Here's some other META tags for you to use if you see a need:

META Author

Identifies the author of the page.

<META NAME="Author" CONTENT="Michael Tuck">

META Date

Identifies the date the page was created.

<META NAME="Date" CONTENT="November 17, 2002">

META Copyright

Sets the copyright date of the page.

<META NAME="Copyright" CONTENT="2000-2003 SitePoint,    
Inc. All rights reserved.">

Expiration

If you want to have your page "expire," here's how to set it:

<META HTTP-EQUIV="expires" CONTENT=  
"thu, 31 DEC 2002 00:04:00 EST">

What this means in the real world is that your visitors' browsers will use the cached version of your page, if available, until the specified date and time are reached, at which time the page will reload from the server the next time it's visited. To force your visitors' browsers to reload your page from the server (i.e. always use the most recent content) on every visit, use the following:

<META HTTP-EQUIV="expires" CONTENT="0">

META Cache-Control

This tag keeps your page from being automatically cached by servers or browsers. AOL, for example, usually stores cached pages on its servers, which means that AOL users may view cached (i.e. old) copies of pages without being able to see the updated versions. Although caching pages speeds loading times, if your page is updated frequently, I suggest you use the no-cache tag to make sure your visitors always get the most recent version of your page:

<META HTTP-EQUIV="Cache-Control" CONTENT ="no-cache">

The following tag works specifically on Netscape browsers:

<META HTTP-EQUIV="Pragma" CONTENT="no-cache">

META Content-Type

This specifies the character content of the page. While most plain-vanilla HTML pages don't need this, any page using XHTML requires it.

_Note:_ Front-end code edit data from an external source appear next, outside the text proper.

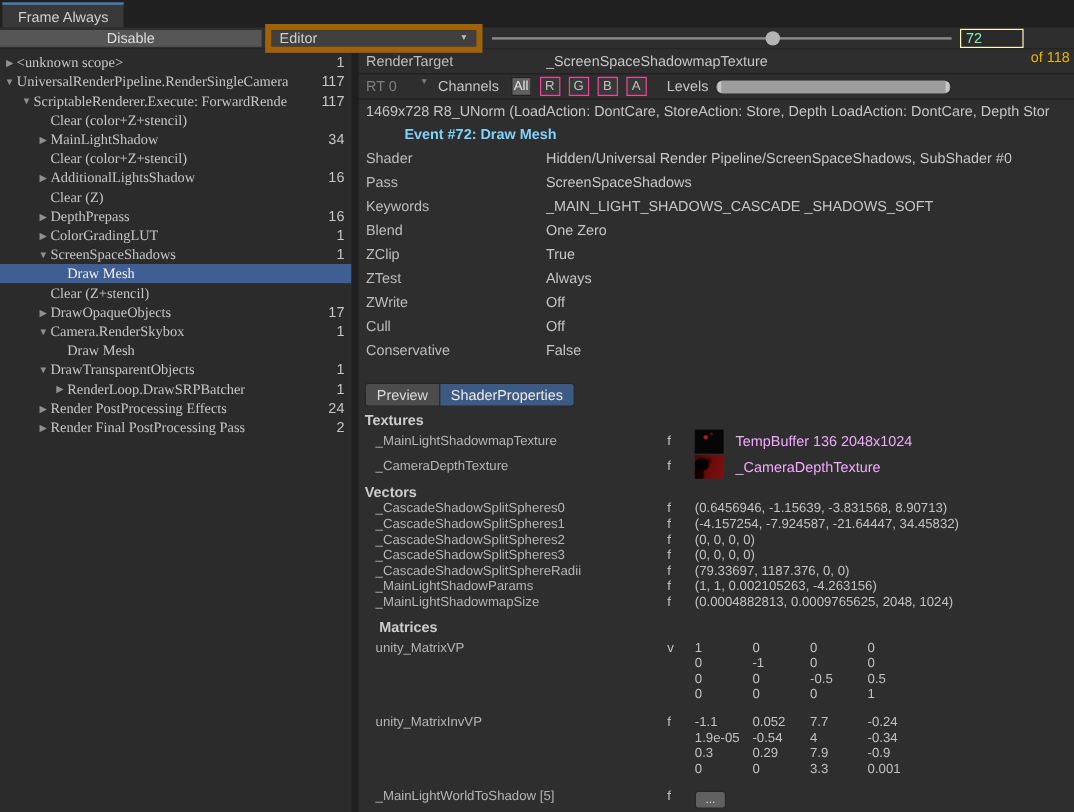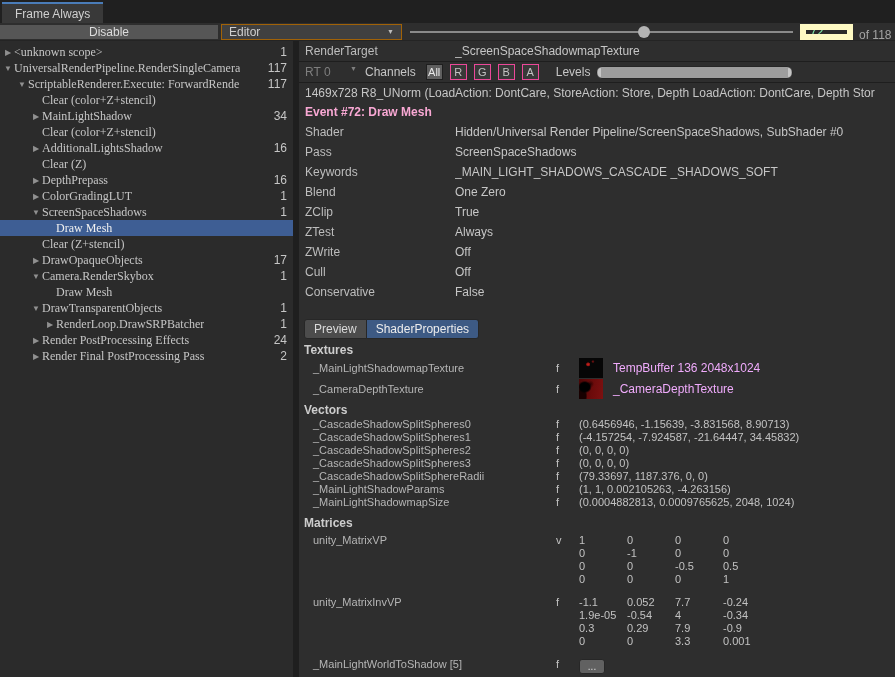--- a/index.html
+++ b/index.html
@@ -11,27 +11,27 @@
   }
   
   .tabstrip { height:23px; background:#202020; display:flex; align-items:flex-end; }
   .wintab {
     margin-left:2px; height:21px; background:#393939; border-top:2px solid var(--accent,#4a7cb8);
     padding:0 13px; display:flex; align-items:center; color:#cfcfcf;
   }
   
   .toolbar { height:18px; background:#2e2e2e; display:flex; align-items:center; position:relative; border-bottom:1px solid #242424; }
   .btn-disable { width:218px; background:#565656; color:#dcdcdc; display:flex; align-items:center; justify-content:center; }
-  .dd-editor { width:181px; margin-left:3px; background:#404040; border:1px solid #a16207; display:flex; align-items:center; padding:0 7px; position:relative; color:#cfcfcf; }
+  .dd-editor { width:181px; margin-left:3px; background:#404040; border:5px solid #a16207; display:flex; align-items:center; padding:0 7px; position:relative; color:#cfcfcf; }
   .dd-editor .dd-arrow { position:absolute; right:7px; font-size:7px; color:#bdbdbd; }
   .frame-slider { position:absolute; left:410px; width:383px; top:0; height:18px; }
   .frame-slider .track { position:absolute; left:0; right:0; top:8px; height:2px; background:#8a8a8a; }
   .frame-slider .thumb { position:absolute; top:3px; width:12px; height:12px; border-radius:50%; background:#b4b4b4; margin-left:-6px; }
-  .frame-field { position:absolute; left:800px; top:1px; width:53px; height:16px; background:#2a2a2a; border:6px solid #fef9c3; color:#86efac; font:12px "Liberation Sans",sans-serif; padding:0 4px; }
-  .of-total { position:absolute; left:859px; top:3px; height:18px; display:flex; align-items:center; color:#a3a3a3; }
+  .frame-field { position:absolute; left:800px; top:1px; width:53px; height:16px; background:#2a2a2a; border:1px solid #fef9c3; color:#86efac; font:12px "Liberation Sans",sans-serif; padding:0 4px; }
+  .of-total { position:absolute; left:859px; top:16px; height:18px; display:flex; align-items:center; color:#eab308; }
   
   .main { display:flex; height:636px; }
   .tree { width:293px; background:#2b2b2b; padding-top:3px; overflow:hidden; }
   .vsplit { width:6px; background:#1f1f1f; }
   .detail { flex:1; background:#2e2e2e; overflow:hidden; }
   
   .trow { height:16px; display:flex; align-items:center; white-space:nowrap; overflow:hidden; padding-right:6px; }
   .trow.sel { background:var(--sel,#3e5e94); color:#f0f0f0; }
   .trow .arrow { width:12px; flex:none; text-align:center; font-size:8px; color:#909090; }
   .trow.sel .arrow { color:#d0d0d0; }
@@ -45,31 +45,31 @@
   .rt-dd .dd-arrow { font-size:7px; color:#7f7f7f; }
   .ch-label { margin:0 10px 0 4px; }
   .chbtn { width:17px; height:16px; margin-right:7px; display:flex; align-items:center; justify-content:center; background:#383838; border:1px solid #ec4899; color:#c2c2c2; font-size:11px; }
   .chbtn.on { background:#5f5f5f; color:#e8e8e8; border-color:#1f1f1f; }
   .lv-label { margin-left:10px; margin-right:6px; }
   .levels-bar { width:197px; height:13px; border-radius:6px; background:#9d9d9d; border:1px solid #262626; position:relative; }
   .levels-bar::before, .levels-bar::after { content:""; position:absolute; top:1px; bottom:1px; width:3px; background:#c6c6c6; }
   .levels-bar::before { left:1px; border-radius:4px 0 0 4px; }
   .levels-bar::after { right:1px; border-radius:0 4px 4px 0; }
   .format-row { height:19px; display:flex; align-items:center; padding:0 6px; white-space:nowrap; overflow:hidden; }
-  .event-heading { height:20px; display:flex; align-items:center; padding:0 6px; font-weight:bold; color:#f9a8d4; }
+  .event-heading { height:20px; display:flex; align-items:center; padding:0 6px; font-weight:bold; color:#7dd3fc;margin-left:32px; }
   .info-row { height:20px; display:flex; align-items:center; padding:0 6px; }
   
   .tabs { margin:17px 0 0 5px; display:flex; height:20px; }
   .tab-btn { padding:0 9px; display:flex; align-items:center; background:#4c4c4c; border:1px solid #272727; color:#dadada; }
   .tab-btn:first-child { border-radius:3px 0 0 3px; }
   .tab-btn:last-child { border-radius:0 3px 3px 0; border-left:none; }
   .tab-btn.active { background:var(--tabsel,#3d5a84); color:#ecable; color:#ececec; }
   
   .section-title { height:14px; margin-top:4px; padding-left:5px; font-weight:bold; color:#cdcdcd; display:flex; align-items:center; }
-  .section-title.push { margin-top:8px; }
+  .section-title.push { margin-top:8px;margin-left:12px; }
   .prop-row { display:flex; align-items:center; height:13px; font-size:11px; color:#b5b5b5; white-space:nowrap; }
   .prop-name { width:257px; flex:none; padding-left:14px; overflow:hidden; }
   .prop-type { width:23px; flex:none; color:#c2c2c2; }
   .prop-value { color:#c2c2c2; }
   .tex-row { height:21px; display:flex; align-items:center; font-size:11px; color:#b5b5b5; white-space:nowrap; }
   .tex-row .thumb { width:24px; height:20px; flex:none; margin-right:10px; }
   .tex-row .tex-value { font-size:12px; color:#f0abfc;text-align:center; }
   .thumb.shadowmap { background:
       radial-gradient(circle 3px at 38% 32%, #d22b20 0, #8a1010 55%, rgba(0,0,0,0) 75%),
       radial-gradient(circle 2px at 58% 18%, #8a1212 0, rgba(0,0,0,0) 85%),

< META HTTP-EQUIV="Content-Type" CONTENT="text/html;    
charset=ISO-8859-1>

The above tag is fairly generic and can be used for most Web pages. There are plenty of other character encoding values available. ISO-8859-1 is the default value.

META Content-Style-Type

Specifies the default Cascading Style Sheet language. The tag below is a relatively generic example:

<META HTTP-EQUIV="Content-Style-Type" CONTENT="text/css">

META Robots

"Robots" are programs used by search engines to index your site's pages. Most sites are OK having all of their pages indexed separately; these sites can use the following tag:

<META NAME="robots" CONTENT="all">

But you have other options:

<META NAME="robots" CONTENT="noindex,nofollow">
(the page is not added to the search engine at all; another way to write this is <META NAME="robots" CONTENT="none">)
<META NAME="robots" CONTENT="noindex,follow">
(while the home page is not added to the search engine, the robot follows the links)
<META NAME="robots" CONTENT="index,nofollow">
(the home page only is indexed)
<META NAME="robots" CONTENT="index,follow>

The default is the last one: the "index,follow" CONTENT value. This has the search engine catalog the index (home) page and follow all links. If this is what you desire, there's no need to include any ROBOTS tag.